Прошел день, два, целая неделя. Леша в лагере больше не появлялся. Как-то сразу забылось о том, что подобные случаи бывали с ним и раньше. Тогда к его отсутствию относились спокойно, а теперь его исчезновение вызвало большую тревогу, и она уже не оставляла нас ни на минуту. В щемящей неизвестности дни растянулись в бесконечно длинный угрюмый ряд. Все валилось из рук.
Никем не замеченный, в двери вырос солдат. Засосало под ложечкой, в углу виновато замолчал кларнет, оборвав пассаж на полутоновом робком звуке. Солдат вошел, развязно улыбаясь, молча прошелся вдоль стены, где висели инструменты, потрогал банджо и долго стоял, приблизив ухо к струне издающей тихий замирающий звук.
— Альзо! — Он вскинул голову. — Лешка вам передал гостинец.
На стол шлепнулась коробка «Юнака», а солдат ушел так же неожиданно, как и появился. Он направился в стоящий рядом барак, смешно вскидывая каблуки сапог с широкими раструбами коротких голенищ.
Мельниченко предложил не трогать папирос.
— Откуда вы знаете, что это за солдат. Может быть, Лешку схватили, а это провокация, на которую нас хотят поймать.
— Если папиросы останутся целыми, будет вдвойне подозрительно, — с жаром возразил Чиж. — Ты только подумай: пленные — и вдруг не взяли папирос! И вообще ты брось!
На Мельниченко набросились и остальные. В мундштуке папиросы был спрятан кусочек кальки.

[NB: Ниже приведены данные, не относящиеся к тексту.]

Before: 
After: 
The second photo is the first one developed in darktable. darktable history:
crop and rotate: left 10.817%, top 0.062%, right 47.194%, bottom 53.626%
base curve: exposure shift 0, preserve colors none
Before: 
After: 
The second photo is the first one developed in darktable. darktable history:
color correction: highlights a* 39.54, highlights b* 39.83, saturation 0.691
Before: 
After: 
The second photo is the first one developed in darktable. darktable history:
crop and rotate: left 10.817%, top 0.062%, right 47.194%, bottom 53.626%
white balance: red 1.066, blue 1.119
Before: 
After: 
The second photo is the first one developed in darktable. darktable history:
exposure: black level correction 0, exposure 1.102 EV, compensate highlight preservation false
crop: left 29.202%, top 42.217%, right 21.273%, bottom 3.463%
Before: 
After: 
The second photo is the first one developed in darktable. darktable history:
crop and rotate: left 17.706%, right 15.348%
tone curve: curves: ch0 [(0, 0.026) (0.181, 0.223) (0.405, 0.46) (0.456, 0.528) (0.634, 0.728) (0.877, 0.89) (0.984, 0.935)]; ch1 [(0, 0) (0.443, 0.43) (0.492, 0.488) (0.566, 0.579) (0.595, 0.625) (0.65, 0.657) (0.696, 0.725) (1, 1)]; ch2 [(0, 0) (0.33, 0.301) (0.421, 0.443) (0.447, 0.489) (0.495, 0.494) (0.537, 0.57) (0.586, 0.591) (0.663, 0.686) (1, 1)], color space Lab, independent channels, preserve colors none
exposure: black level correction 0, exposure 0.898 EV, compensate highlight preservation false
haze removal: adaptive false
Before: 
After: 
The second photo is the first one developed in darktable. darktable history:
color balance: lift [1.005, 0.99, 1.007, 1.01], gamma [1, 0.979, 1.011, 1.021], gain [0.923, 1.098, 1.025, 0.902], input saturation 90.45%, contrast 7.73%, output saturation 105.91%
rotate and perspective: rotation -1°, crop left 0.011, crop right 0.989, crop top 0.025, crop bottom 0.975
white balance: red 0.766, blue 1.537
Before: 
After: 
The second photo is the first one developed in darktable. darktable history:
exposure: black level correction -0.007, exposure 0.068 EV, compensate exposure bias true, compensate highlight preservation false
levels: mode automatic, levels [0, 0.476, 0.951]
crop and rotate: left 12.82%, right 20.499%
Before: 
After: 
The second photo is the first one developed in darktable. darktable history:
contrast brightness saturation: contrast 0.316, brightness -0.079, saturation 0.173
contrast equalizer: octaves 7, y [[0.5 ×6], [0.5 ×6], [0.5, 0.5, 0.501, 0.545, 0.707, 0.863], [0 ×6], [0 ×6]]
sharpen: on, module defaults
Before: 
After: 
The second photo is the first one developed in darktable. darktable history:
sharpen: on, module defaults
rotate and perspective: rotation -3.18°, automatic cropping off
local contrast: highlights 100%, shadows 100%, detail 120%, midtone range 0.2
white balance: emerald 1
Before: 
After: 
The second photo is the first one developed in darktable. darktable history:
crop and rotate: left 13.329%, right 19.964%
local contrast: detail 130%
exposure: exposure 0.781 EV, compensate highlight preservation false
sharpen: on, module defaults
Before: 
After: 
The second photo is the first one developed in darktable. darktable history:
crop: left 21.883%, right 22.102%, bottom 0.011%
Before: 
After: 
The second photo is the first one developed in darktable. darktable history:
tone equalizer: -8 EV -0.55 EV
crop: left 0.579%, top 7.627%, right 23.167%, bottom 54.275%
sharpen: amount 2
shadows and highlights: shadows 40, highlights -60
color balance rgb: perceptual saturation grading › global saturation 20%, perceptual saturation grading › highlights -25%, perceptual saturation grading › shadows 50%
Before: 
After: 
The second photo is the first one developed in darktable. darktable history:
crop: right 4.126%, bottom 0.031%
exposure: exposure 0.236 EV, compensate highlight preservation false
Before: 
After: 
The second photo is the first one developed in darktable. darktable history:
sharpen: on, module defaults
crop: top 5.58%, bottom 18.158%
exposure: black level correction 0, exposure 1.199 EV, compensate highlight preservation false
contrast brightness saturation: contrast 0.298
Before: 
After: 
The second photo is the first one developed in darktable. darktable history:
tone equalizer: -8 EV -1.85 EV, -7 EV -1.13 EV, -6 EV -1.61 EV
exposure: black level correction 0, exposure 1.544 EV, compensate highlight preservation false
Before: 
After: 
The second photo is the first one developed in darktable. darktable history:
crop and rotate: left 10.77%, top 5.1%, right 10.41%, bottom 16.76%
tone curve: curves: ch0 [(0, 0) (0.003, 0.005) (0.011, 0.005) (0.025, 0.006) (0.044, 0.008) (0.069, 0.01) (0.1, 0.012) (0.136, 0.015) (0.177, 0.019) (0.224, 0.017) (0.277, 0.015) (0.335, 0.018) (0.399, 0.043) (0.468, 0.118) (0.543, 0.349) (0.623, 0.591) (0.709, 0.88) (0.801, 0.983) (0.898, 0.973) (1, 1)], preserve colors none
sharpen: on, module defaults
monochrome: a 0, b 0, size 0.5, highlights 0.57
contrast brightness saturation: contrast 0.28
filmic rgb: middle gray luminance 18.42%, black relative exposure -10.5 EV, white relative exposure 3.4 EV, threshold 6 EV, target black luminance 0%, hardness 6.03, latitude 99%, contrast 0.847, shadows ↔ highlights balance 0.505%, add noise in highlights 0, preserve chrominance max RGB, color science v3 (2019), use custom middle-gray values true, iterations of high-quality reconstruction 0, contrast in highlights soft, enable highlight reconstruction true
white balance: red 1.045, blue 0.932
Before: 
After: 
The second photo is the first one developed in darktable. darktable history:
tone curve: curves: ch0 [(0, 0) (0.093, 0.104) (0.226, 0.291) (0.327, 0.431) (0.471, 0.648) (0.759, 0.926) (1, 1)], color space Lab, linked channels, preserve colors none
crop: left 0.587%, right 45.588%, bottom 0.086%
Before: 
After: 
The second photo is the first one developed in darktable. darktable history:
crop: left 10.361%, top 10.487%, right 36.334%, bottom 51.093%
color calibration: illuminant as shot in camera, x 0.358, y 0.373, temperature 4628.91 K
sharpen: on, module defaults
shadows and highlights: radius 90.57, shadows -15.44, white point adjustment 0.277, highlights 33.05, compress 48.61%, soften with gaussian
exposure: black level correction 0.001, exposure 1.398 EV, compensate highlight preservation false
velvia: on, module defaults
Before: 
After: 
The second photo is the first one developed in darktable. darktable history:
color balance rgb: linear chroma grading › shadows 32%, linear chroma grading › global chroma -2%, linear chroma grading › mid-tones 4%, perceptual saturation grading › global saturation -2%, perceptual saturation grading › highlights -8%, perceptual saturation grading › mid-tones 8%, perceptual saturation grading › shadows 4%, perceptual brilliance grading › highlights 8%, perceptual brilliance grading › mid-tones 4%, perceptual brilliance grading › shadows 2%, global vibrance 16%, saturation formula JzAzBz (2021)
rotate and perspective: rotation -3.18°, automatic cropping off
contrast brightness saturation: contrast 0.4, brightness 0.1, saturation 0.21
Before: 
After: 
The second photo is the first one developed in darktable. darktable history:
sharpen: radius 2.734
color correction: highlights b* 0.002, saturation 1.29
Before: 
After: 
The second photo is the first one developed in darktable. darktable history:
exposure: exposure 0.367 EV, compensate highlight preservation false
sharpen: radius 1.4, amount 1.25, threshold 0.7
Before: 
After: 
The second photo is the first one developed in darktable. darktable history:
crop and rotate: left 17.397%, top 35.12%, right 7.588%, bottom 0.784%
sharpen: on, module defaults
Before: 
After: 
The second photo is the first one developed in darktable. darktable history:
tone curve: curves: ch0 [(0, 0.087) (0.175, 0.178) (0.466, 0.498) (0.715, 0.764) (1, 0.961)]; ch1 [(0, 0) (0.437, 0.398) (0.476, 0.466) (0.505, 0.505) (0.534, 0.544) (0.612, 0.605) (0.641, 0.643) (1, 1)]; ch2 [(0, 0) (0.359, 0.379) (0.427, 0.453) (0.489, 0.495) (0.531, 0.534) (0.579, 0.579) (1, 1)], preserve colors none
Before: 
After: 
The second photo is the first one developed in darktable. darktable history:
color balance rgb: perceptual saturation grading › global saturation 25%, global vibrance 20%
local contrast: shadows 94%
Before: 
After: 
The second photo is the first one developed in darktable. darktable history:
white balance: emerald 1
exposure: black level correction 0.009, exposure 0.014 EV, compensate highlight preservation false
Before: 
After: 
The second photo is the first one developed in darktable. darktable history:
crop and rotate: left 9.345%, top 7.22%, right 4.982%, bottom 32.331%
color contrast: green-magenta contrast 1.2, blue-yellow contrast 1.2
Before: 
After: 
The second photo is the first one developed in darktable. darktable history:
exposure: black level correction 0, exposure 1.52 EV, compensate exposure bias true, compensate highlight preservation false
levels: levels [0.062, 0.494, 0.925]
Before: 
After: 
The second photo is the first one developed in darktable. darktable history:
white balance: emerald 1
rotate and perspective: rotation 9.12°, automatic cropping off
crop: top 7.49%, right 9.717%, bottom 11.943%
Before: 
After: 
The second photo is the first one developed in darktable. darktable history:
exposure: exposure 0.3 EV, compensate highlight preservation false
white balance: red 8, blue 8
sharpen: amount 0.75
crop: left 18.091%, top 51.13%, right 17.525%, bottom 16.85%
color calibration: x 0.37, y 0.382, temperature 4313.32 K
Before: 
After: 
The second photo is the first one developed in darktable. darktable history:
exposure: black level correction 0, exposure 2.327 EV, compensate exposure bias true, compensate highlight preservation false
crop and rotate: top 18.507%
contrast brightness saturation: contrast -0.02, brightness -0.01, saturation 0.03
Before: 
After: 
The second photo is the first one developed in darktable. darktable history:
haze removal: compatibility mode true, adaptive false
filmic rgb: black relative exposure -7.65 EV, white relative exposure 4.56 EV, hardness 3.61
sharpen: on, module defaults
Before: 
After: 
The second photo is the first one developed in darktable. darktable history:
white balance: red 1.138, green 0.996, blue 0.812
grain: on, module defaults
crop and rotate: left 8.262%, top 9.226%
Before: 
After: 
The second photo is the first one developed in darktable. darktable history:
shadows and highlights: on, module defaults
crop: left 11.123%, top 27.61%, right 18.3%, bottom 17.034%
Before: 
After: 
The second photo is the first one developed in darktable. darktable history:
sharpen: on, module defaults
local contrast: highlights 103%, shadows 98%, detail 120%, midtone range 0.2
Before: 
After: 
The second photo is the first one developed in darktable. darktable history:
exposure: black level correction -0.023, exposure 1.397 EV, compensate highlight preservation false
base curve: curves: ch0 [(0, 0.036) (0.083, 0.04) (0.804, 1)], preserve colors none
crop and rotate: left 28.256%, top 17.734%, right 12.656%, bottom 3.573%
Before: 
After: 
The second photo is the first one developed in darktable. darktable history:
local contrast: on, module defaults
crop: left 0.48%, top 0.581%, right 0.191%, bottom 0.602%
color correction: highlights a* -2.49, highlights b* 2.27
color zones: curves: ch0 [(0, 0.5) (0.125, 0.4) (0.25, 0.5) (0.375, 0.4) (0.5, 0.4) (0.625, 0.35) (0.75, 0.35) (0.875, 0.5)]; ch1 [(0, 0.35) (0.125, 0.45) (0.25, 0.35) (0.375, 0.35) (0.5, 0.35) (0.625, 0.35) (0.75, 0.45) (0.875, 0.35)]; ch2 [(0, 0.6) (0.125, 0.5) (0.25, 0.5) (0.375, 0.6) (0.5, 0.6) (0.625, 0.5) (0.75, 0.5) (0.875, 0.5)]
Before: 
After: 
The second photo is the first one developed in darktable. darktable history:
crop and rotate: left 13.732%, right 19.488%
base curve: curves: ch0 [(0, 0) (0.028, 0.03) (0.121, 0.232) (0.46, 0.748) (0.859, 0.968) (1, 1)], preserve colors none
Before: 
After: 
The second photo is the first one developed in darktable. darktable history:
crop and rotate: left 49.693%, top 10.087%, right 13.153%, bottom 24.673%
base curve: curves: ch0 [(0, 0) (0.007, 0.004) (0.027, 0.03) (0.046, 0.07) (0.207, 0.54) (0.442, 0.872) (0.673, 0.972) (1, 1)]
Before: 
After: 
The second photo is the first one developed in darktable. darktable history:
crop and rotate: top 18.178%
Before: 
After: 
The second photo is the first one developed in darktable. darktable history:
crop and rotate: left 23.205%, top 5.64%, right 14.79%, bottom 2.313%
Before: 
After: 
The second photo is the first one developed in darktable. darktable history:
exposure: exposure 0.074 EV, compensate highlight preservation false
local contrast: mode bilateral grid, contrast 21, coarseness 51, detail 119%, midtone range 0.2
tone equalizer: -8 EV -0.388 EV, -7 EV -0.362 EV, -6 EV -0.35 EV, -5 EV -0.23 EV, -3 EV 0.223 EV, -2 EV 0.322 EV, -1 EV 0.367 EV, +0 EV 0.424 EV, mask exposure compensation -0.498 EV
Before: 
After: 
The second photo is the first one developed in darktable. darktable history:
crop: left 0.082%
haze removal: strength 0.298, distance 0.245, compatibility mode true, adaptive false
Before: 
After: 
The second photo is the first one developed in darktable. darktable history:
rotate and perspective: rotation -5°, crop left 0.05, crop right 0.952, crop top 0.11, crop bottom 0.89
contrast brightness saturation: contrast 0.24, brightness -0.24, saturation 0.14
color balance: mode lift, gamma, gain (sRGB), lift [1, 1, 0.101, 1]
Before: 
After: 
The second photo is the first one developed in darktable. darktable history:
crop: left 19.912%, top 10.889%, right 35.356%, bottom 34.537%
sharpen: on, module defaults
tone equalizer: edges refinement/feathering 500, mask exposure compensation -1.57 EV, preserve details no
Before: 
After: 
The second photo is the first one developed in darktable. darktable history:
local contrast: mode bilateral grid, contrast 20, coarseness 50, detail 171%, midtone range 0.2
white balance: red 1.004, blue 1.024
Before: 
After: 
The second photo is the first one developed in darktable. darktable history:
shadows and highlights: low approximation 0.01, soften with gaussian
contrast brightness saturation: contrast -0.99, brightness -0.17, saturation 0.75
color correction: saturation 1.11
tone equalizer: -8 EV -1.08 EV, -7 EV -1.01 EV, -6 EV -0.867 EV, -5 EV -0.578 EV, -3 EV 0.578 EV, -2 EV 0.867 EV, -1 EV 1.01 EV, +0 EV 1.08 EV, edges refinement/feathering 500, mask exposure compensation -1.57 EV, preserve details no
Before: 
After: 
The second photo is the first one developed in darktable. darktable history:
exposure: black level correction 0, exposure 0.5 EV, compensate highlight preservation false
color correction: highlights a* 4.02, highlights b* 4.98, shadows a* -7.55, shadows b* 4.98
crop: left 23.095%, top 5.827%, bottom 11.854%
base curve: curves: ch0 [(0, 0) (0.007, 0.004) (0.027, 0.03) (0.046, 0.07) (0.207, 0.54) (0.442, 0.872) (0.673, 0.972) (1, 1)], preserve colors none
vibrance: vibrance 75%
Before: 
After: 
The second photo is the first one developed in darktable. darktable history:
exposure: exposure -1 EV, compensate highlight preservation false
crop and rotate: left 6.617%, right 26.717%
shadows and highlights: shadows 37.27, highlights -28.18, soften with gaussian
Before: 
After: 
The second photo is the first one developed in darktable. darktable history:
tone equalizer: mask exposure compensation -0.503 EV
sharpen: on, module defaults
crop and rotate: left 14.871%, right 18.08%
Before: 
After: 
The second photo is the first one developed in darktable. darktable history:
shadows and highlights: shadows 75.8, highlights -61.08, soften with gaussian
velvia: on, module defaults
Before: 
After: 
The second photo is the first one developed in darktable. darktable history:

«Меня отстранили от работы в лагере. Положение загадочное. Возможны неприятности. Готовится большой транспорт».
— Я ж говорил, — закипел Мельниченко. — Допрыгались! Распустили языки, как коровье ботало!
На этот раз его не останавливали. Каждый чувствовал какую-то досадную неловкость, был угнетен этой недоброй вестью.
Через несколько дней тем же способом Леша еще раз дал знать о себе:
«Немцы ничего толком не знают. Спокойствие. Транспорт готовится в Моосбург. Берегитесь Мороза!»
Почему беречься Мороза? Кто он?
Дальше в записке мелкими, почти микроскопическими буковками была написана сводка Совинформбюро.
— Молодец Леша! — восторгался Чиж.
Мельниченко мрачно пробасил:
— Был молодец, да волки съели. Будь он осторожнее — все было бы по-другому.
— Да ну тебя к черту с твоим «осторожнее». Под лесом живешь, а соломой топишь.
— Не к черту, уважаемый мудрило. Осторожность — залог конспирации.
— Конспиратор! — Дядюшков насмешливо фыркнул. Мельниченко разозлился.
— Валяй иди немцам прочти сводку. Что, слабит? А того не чуешь, что Лешка тянет нас под топор! Добро было бы за что, а то… сводочки, газеточки…
— Жаль, Николай, очень жаль, — с искренним сожалением покачал Женя головой. — Голова у тебя хорошая, да дураку досталась.
— Идем, Женя, пройдемся. — Чтобы избежать скандала, я увлек Чижа за дверь и дальше, на лагерную площадь.